**What you have to do**
What lines below contain the string "CreationDate"? List them all.

Excerpts from a dataset
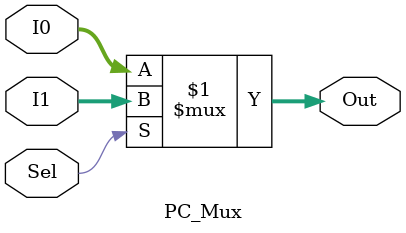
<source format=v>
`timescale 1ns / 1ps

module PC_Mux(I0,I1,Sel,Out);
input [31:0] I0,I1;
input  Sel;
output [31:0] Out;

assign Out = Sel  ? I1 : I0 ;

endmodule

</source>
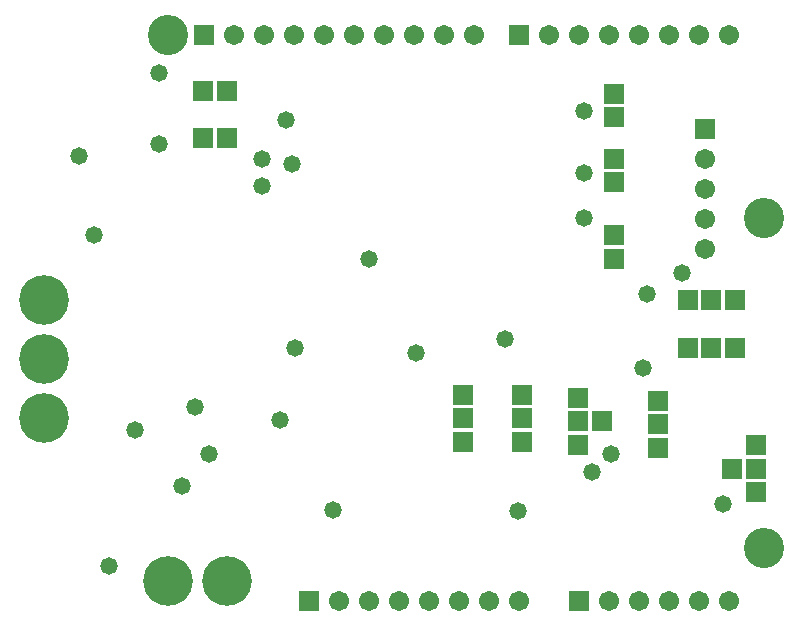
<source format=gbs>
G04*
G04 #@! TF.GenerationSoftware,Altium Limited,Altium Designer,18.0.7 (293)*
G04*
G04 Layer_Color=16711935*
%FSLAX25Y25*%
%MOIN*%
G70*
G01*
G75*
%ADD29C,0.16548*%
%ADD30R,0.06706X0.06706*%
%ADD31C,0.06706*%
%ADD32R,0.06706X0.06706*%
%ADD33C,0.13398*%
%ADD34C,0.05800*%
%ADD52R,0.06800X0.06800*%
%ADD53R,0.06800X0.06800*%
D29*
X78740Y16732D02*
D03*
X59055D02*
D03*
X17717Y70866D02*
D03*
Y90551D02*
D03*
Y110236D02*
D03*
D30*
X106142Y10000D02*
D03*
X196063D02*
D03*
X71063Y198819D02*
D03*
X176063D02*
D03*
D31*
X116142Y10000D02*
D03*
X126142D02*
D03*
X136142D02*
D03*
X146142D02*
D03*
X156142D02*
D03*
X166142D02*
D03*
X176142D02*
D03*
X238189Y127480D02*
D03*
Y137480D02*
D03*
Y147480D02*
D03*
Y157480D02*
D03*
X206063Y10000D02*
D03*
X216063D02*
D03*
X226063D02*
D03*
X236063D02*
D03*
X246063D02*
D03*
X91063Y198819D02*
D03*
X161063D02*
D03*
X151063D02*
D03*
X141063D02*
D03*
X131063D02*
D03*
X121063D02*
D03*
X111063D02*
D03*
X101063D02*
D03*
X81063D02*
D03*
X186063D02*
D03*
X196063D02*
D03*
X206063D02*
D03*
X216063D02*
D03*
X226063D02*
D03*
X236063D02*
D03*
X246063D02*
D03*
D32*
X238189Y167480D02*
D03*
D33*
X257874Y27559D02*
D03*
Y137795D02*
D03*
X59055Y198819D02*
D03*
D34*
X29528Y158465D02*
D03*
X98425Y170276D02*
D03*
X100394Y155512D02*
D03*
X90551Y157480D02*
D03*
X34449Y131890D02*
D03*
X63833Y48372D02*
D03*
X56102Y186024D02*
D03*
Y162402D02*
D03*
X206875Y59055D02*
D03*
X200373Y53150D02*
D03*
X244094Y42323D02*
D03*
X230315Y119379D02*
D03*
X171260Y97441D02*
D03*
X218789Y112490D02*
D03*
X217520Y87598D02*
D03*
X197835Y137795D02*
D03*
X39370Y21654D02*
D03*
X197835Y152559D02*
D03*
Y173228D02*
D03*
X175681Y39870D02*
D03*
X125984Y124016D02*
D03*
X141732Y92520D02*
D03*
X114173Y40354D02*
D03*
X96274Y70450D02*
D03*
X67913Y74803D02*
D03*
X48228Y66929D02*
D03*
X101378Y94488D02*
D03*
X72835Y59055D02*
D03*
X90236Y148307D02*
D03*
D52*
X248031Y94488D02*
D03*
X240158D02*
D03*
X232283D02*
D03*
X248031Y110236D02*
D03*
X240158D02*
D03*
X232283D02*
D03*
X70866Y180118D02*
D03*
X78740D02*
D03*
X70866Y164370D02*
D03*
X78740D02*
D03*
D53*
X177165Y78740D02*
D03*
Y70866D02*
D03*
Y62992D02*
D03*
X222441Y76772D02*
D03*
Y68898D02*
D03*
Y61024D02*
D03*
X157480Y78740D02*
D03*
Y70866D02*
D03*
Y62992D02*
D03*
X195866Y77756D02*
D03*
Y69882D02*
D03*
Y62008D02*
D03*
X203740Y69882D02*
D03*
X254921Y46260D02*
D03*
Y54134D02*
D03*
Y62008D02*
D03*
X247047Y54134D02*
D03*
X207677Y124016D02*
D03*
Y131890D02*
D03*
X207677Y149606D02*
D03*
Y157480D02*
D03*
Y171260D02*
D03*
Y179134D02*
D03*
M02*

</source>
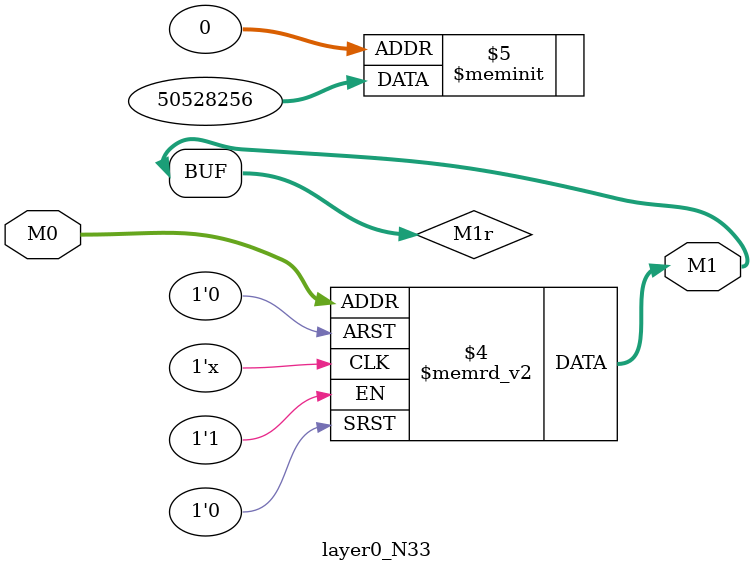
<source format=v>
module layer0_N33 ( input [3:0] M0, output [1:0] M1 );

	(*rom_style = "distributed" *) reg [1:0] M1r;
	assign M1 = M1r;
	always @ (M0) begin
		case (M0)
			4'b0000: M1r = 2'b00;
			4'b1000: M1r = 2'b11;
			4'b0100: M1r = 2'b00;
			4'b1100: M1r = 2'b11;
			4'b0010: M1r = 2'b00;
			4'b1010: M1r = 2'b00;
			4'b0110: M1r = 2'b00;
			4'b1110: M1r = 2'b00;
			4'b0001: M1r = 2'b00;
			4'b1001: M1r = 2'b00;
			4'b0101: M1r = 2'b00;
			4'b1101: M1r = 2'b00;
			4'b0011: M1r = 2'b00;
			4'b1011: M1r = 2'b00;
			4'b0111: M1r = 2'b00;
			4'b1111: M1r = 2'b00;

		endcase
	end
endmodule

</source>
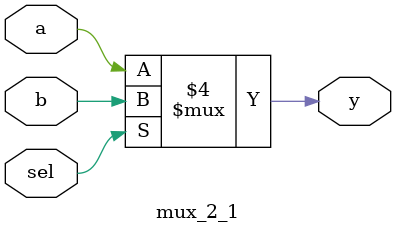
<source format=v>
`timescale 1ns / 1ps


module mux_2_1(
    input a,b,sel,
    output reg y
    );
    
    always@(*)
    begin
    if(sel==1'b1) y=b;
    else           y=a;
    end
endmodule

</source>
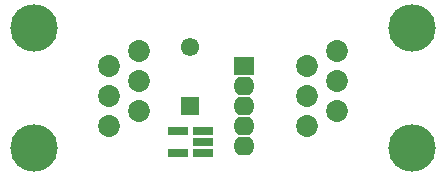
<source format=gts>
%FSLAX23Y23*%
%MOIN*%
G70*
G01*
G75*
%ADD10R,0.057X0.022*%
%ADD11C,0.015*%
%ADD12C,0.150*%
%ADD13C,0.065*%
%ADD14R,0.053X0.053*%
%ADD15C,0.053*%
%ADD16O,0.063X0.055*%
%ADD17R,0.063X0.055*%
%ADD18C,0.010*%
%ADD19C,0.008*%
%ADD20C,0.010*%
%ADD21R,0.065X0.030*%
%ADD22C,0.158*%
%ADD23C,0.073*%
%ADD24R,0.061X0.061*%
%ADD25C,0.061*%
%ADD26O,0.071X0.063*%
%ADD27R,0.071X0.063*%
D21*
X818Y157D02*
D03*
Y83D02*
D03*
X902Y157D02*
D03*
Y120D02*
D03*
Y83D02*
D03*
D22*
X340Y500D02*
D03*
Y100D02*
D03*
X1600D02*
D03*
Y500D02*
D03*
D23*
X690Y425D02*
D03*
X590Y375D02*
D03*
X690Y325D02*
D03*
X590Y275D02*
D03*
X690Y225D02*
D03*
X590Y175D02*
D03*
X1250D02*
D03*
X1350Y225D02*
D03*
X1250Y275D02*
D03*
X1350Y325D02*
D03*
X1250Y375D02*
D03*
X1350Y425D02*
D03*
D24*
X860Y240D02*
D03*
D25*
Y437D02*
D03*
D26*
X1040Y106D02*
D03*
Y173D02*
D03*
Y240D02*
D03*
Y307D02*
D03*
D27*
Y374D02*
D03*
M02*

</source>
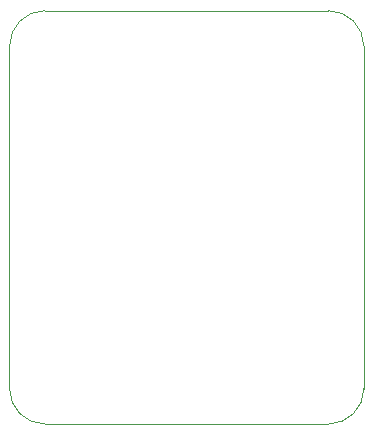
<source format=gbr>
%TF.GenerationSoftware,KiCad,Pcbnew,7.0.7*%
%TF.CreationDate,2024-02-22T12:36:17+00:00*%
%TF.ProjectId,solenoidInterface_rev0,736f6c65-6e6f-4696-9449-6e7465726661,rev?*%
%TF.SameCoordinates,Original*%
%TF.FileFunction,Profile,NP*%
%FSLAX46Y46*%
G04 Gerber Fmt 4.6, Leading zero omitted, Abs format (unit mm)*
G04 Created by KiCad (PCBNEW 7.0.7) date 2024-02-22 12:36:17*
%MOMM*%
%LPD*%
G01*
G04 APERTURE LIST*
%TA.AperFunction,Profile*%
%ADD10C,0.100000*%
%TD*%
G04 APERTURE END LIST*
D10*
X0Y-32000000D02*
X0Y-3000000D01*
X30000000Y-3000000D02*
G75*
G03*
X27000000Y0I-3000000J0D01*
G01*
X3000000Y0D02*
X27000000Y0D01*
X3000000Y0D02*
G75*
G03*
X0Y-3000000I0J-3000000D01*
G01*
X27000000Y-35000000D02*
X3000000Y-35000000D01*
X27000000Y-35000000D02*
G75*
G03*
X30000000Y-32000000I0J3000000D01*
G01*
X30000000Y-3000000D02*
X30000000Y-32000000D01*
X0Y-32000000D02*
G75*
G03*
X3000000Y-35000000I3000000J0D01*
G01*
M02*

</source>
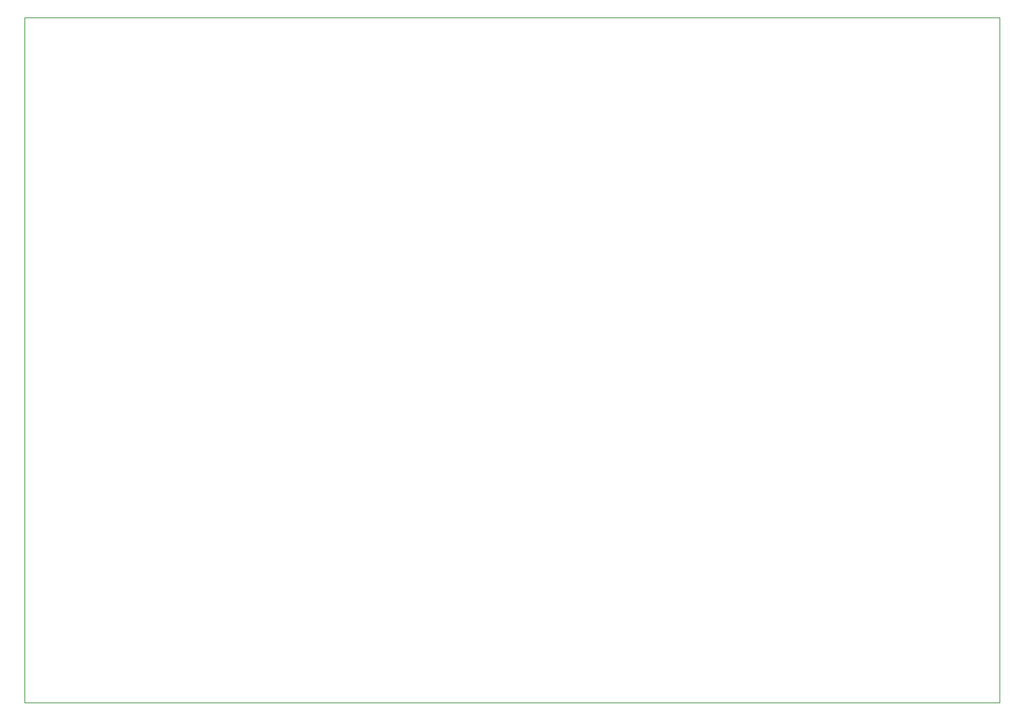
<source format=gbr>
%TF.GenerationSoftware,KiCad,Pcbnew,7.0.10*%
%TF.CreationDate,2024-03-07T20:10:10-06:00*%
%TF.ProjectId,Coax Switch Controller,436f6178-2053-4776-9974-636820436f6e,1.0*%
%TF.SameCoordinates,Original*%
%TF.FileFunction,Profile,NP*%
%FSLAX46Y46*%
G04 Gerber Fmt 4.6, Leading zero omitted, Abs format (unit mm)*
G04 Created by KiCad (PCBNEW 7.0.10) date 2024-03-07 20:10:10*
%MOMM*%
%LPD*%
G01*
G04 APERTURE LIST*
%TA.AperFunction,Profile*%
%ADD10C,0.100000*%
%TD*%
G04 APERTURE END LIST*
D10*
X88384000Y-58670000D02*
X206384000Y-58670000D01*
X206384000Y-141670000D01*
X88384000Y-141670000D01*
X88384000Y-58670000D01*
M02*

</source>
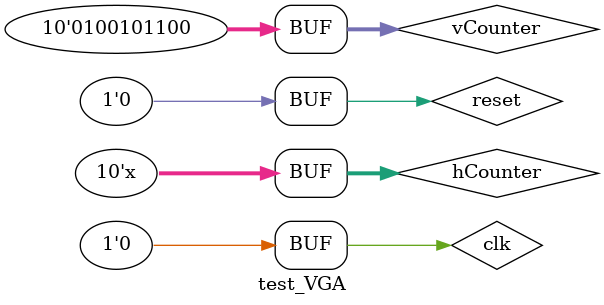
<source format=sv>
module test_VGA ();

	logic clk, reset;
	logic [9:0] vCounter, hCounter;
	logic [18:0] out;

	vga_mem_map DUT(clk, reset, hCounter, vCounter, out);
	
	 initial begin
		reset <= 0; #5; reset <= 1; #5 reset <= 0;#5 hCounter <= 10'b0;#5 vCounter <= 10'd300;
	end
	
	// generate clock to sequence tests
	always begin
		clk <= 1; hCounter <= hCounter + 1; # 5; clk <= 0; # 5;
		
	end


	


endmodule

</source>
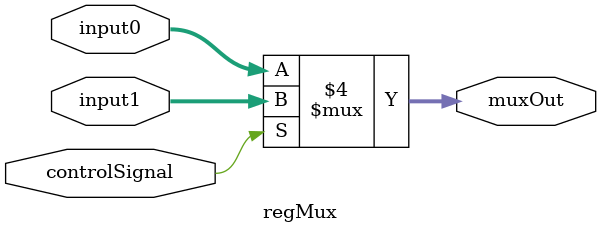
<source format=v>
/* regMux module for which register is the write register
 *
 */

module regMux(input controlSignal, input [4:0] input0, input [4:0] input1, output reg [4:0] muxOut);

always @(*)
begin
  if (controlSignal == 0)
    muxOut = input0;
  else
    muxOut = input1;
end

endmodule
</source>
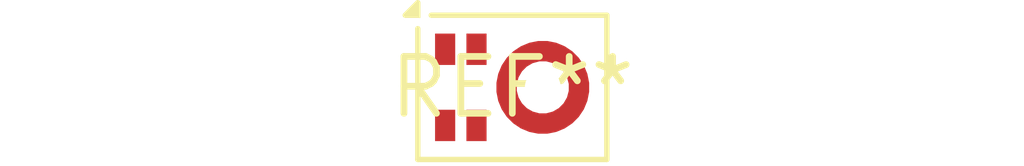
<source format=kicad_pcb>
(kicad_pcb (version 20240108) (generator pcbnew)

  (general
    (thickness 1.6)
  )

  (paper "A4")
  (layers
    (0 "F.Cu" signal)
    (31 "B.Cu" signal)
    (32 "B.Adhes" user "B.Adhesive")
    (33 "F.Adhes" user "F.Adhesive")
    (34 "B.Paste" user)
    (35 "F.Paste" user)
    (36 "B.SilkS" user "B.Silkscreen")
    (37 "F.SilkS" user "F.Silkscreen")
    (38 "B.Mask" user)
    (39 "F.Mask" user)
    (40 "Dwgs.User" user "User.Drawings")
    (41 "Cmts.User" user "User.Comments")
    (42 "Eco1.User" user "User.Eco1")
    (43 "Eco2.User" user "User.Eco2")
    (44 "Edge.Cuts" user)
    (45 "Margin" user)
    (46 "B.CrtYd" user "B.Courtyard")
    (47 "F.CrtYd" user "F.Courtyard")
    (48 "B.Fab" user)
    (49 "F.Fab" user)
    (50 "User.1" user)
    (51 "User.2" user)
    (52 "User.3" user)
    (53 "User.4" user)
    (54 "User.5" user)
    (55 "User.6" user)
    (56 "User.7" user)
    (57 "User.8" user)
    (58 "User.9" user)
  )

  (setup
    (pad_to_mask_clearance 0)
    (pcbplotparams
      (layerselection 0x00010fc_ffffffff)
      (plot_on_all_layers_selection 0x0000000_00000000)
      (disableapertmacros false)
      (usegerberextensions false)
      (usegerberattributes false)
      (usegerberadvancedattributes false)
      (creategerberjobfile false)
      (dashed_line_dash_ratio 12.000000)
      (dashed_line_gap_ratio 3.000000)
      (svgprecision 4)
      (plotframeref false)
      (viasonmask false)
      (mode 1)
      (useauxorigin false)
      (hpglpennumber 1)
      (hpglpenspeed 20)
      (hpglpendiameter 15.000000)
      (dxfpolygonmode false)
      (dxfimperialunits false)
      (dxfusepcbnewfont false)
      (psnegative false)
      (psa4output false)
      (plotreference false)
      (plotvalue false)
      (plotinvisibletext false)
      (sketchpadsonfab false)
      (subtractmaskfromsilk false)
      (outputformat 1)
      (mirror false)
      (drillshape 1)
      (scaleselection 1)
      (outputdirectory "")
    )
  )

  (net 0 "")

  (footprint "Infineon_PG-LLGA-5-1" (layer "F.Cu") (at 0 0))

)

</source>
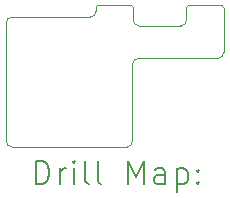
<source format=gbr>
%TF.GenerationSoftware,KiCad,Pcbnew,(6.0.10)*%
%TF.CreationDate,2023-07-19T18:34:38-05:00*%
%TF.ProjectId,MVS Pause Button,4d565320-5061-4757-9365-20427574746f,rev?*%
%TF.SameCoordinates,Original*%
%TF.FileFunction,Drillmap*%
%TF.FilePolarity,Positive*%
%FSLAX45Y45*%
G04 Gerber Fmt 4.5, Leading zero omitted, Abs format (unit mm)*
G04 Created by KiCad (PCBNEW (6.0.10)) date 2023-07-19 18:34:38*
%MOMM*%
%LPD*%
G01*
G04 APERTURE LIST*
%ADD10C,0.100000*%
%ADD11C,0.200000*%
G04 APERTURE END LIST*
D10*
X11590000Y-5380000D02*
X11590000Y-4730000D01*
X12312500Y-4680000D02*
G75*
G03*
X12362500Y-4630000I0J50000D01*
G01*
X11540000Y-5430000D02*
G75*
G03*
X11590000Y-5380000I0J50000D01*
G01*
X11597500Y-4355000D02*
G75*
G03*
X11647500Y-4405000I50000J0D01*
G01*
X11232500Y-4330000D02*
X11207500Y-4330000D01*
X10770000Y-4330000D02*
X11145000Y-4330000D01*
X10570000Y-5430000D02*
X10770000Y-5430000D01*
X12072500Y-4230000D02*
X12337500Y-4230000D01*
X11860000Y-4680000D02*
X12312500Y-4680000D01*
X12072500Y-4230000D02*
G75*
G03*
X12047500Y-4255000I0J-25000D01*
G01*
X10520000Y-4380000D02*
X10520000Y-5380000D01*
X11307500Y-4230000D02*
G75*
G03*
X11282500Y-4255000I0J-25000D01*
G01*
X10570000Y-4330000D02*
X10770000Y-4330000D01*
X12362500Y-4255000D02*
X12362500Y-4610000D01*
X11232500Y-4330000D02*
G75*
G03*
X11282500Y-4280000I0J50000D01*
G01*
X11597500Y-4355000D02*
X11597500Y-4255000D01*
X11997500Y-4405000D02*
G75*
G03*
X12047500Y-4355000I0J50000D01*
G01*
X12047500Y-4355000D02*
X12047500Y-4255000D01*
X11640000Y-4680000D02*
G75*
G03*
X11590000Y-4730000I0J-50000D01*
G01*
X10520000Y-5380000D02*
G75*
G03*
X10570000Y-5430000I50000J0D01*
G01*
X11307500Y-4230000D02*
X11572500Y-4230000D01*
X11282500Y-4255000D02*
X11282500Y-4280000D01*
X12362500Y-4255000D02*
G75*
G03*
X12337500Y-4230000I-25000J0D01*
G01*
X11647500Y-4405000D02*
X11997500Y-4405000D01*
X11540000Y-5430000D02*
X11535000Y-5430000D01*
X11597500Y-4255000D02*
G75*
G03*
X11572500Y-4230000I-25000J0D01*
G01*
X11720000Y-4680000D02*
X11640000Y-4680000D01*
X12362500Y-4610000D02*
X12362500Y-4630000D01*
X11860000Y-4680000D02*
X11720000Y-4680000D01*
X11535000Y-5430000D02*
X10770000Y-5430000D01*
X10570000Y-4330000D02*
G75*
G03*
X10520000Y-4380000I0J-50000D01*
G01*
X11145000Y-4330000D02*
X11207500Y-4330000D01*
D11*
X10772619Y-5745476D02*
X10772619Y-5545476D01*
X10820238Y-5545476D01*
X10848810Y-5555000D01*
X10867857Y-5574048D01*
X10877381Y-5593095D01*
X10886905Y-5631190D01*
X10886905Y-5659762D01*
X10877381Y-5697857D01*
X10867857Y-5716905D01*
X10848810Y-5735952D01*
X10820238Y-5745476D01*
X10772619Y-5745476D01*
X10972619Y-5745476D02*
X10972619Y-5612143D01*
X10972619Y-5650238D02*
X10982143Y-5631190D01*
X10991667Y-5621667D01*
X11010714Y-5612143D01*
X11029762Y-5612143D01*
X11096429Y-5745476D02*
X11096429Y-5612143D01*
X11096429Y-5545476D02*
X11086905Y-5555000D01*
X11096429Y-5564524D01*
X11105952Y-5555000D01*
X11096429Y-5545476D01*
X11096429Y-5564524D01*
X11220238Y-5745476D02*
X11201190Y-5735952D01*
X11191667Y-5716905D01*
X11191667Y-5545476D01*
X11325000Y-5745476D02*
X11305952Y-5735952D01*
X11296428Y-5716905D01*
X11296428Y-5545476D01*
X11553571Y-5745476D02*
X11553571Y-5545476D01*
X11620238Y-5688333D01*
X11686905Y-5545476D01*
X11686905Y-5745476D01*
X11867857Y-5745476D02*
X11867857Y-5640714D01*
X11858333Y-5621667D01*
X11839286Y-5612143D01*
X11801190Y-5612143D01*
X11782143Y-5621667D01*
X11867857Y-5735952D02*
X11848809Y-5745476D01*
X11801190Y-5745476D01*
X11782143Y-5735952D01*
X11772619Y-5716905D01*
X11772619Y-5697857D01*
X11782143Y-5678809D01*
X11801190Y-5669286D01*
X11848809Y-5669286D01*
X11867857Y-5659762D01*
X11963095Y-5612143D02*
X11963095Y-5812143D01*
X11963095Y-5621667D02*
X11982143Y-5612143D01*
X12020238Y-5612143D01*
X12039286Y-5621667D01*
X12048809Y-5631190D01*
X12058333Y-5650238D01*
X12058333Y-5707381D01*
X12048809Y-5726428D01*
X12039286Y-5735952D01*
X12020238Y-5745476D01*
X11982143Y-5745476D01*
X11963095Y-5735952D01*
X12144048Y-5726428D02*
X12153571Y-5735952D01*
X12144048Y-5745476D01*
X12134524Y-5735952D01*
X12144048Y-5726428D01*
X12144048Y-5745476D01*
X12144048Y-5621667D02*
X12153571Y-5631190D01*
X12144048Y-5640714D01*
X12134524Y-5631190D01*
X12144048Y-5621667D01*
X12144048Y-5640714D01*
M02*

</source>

**Response to the exercise**
%TF.CreationDate,2024-02-22T12:36:17+00:00*%
%TF.CreationDate,2024-03-07T20:10:10-06:00*%
%TF.CreationDate,2023-07-19T18:34:38-05:00*%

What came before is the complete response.